Abu Dhabi July 11 2024: The United Arab Emirates has sentenced more than 40 political and human rights activists to life in prison after convicting them on terrorism charges, in a trial that campaigners condemned as “shamelessly unfair”.
The state-run Emirates News Agency reported on Wednesday that the Abu Dhabi federal appeals court had convicted 53 defendants, including “leaders and members of the terrorist Muslim Brotherhood organisation”.
Of those defendants, 43 were sentenced to life in jail, while a further 10 received prison terms of 10 to 15 years, the agency said.
Human rights groups said the accused were human rights activists, government critics and democracy advocates.
The Gulf state first brought the terrorism charges against dozens of people while it was hosting the UN COP28 climate conference last year.
There are more than 80 defendants in what human rights groups say is the UAE’s second-biggest mass trial ever, and many have been in jail for more than a decade, having originally been tried in 2013.
Among those sentenced to life imprisonment on Wednesday was human rights lawyer Mohammed al-Roken, according to the Emirates Detainees Advocacy Centre, an advocacy group.
Roken was originally arrested in 2012 and sentenced to 10 years in jail in 2013, according to Amnesty International, after being charged with plotting rebellion. He was among the defendants who had served sentences but then faced fresh charges in last year’s trial.
The Abu Dhabi court ruled on Wednesday that the convicted people were involved with a group affiliated with the Muslim Brotherhood, an international Islamist organisation that the UAE says is a terrorist group.

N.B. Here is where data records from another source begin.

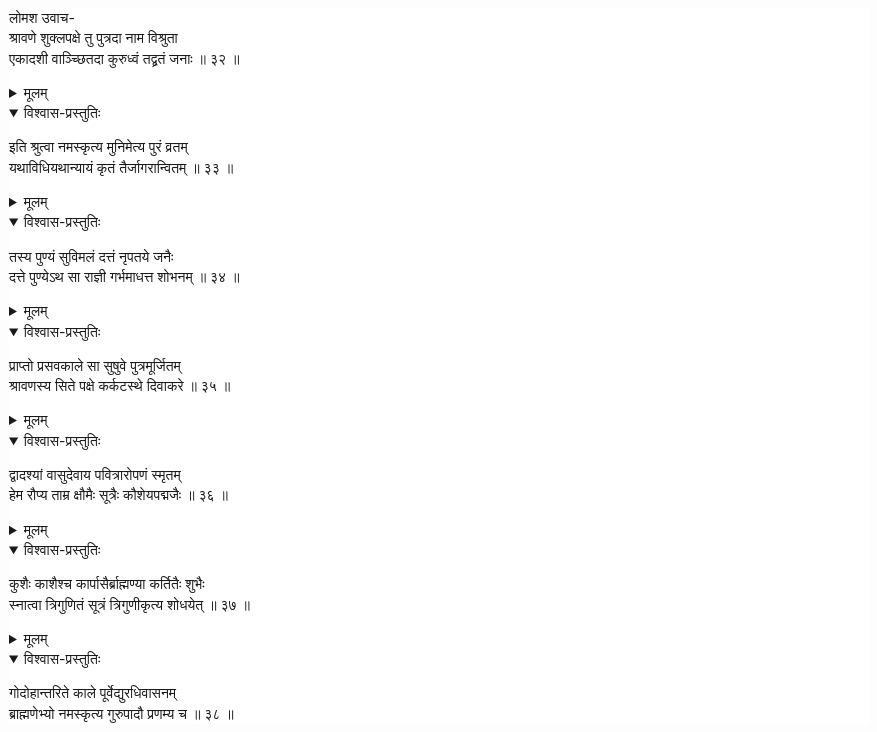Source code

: लोमश उवाच-  
श्रावणे शुक्लपक्षे तु पुत्रदा नाम विश्रुता  
एकादशी वाञ्च्छितदा कुरुध्वं तद्व्रतं जनाः ॥ ३२ ॥
</details>

<details><summary>मूलम्</summary></details>



<details open><summary>विश्वास-प्रस्तुतिः</summary>

इति श्रुत्वा नमस्कृत्य मुनिमेत्य पुरं व्रतम्  
यथाविधियथान्यायं कृतं तैर्जागरान्वितम् ॥ ३३ ॥
</details>

<details><summary>मूलम्</summary></details>



<details open><summary>विश्वास-प्रस्तुतिः</summary>

तस्य पुण्यं सुविमलं दत्तं नृपतये जनैः  
दत्ते पुण्येऽथ सा राज्ञी गर्भमाधत्त शोभनम् ॥ ३४ ॥
</details>

<details><summary>मूलम्</summary></details>



<details open><summary>विश्वास-प्रस्तुतिः</summary>

प्राप्तो प्रसवकाले सा सुषुवे पुत्रमूर्जितम्  
श्रावणस्य सिते पक्षे कर्कटस्थे दिवाकरे ॥ ३५ ॥
</details>

<details><summary>मूलम्</summary></details>



<details open><summary>विश्वास-प्रस्तुतिः</summary>

द्वादश्यां वासुदेवाय पवित्रारोपणं स्मृतम्  
हेम रौप्य ताम्र क्षौमैः सूत्रैः कौशेयपद्मजैः ॥ ३६ ॥
</details>

<details><summary>मूलम्</summary></details>



<details open><summary>विश्वास-प्रस्तुतिः</summary>

कुशैः काशैश्च कार्पासैर्ब्राह्मण्या कर्तितैः शुभैः  
स्नात्वा त्रिगुणितं सूत्रं त्रिगुणीकृत्य शोधयेत् ॥ ३७ ॥
</details>

<details><summary>मूलम्</summary></details>



<details open><summary>विश्वास-प्रस्तुतिः</summary>

गोदोहान्तरिते काले पूर्वेद्युरधिवासनम्  
ब्राह्मणेभ्यो नमस्कृत्य गुरुपादौ प्रणम्य च ॥ ३८ ॥
</details>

The court also said the defendants were trying to incite violent protests. The state news agency did not cite specific incidents or other evidence.
The verdicts against the 53 defendants can be appealed. The court meanwhile dismissed cases against 24 defendants and acquitted one, the state news agency said.
Joey Shea, UAE researcher at Human Rights Watch, said the harsh prison terms made a “mockery of justice”, adding: “The UAE has dragged scores of its most dedicated human rights defenders and civil society members through a shamelessly unfair trial riddled with due process violations and torture allegations.”
Mohamed al-Zaabi, director of the Emirates Detainees Advocacy Centre, described the trial as a “facade”.
The UAE does not tolerate dissent. It argues that a tough stance on security protects it from the political instability and violence that has affected many of its Middle East neighbours, helping the country cement its position as the region’s centre for business and tourism.
But human rights groups have insisted the mass trial damaged the UAE’s progressive image, and raised concerns about how justice was carried out.
They say the legal process has been shrouded in secrecy, that lawyers for the defendants have not had proper access to evidence, and that some prisoners have been held in solitary confinement.